Cross-validation and building of classification tree models for protein interaction prediction.
Usage
X.tune.tree(
data = NULL,
labels.col = NA,
predictors = NA,
tree.type = "RF",
cross.folds = 5,
eval.metric = "prc",
CP = 0.01,
CF = 0.3,
mTry = 1,
winnowing = FALSE,
boost = 1,
noGlobalPruning = FALSE,
costs = NA,
nodesize = 10,
rf.split = 5,
downsample = 1,
ntree = 151
)
Arguments
- data
Data frame with pairwise differential values. Must contain any number of columns with predictors for modelling and a labels column with values 1 (for protein pairs that form a complex) and 0 (for protein pairs that do not form a complex).
- labels.col
Character string: A name of the data column that contains labels values (1 or 0). If not specified, last column will be considered as labels column.
- predictors
Vector of character strings: Names of the columns that contain predictors. If not specified, all columns except of labels column and columns with names starting with "protein" will be considered as predictors.
- tree.type
Character string: A type of tree model to build.
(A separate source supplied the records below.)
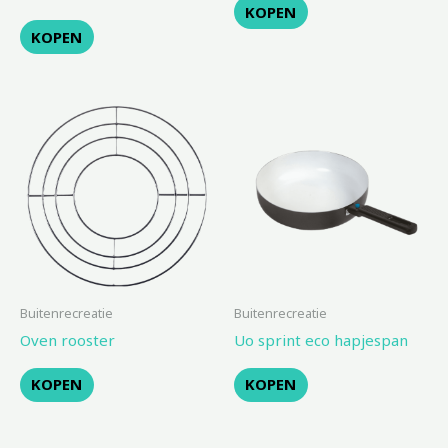
KOPEN
KOPEN
Buitenrecreatie
Buitenrecreatie
Oven rooster
Uo sprint eco hapjespan
KOPEN
KOPEN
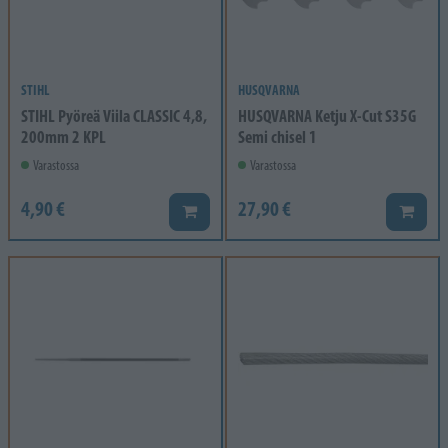
STIHL
HUSQVARNA
STIHL Pyöreä Viila CLASSIC 4,8,
HUSQVARNA Ketju X-Cut S35G
200mm 2 KPL
Semi chisel 1
Varastossa
Varastossa
4,90 €
27,90 €
Lisää koriin
Lisää k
Options are: CART, PART, J48, C5.0, C5.0Rules, RF.
- cross.folds
Numeric: To how many data pieces should the training data be split for cross-validation. Default is 5. The parameter is ignore when mode is set to 'm'.
- eval.metric
Character string: How should the model be evaluated in cross-validation? Defalt is "prc" for area under the precision-recall curve. Other options are "roc" for area under the receiver-operator curve and "kappa" for Cohen's kappa.
- CP
Numeric vector: Complexity parameters to be cross-validated.
- CF
Numeric vector: Confidence factors to be cross-validated.
- mTry
A numeric vector: mtry parameter for random forest models. If not specified, five evenly spread mtry values between the number of predictors and a fifth of that will be validated.
- winnowing
Vector of logicals: If winnowing should be validated, set to c(FALSE,TRUE). Default is FALSE.
- boost
Vector of integers: What boost iteratations should be used for cross-validation. Default is 1.
- noGlobalPruning
Vector of logicals: If global pruning should be validated, set to c(FALSE,TRUE). Default is FALSE.
- costs
Integer: A number specifying how much higher is the cost of falsely predicting non-interacting than interacting protein pairs and vice versa.
- nodesize
Vector of integers: Specifies minimums of terminal node sizes to be validated. Default is 10.
- rf.split
Integer: To how many steps is the random forest training split? This is to avoid running out of RAM. Default is 5.
- downsample
Integer: How many times less of the non-interacting proteins should be used for the training? Default is 1. Applicable for C5.0 models.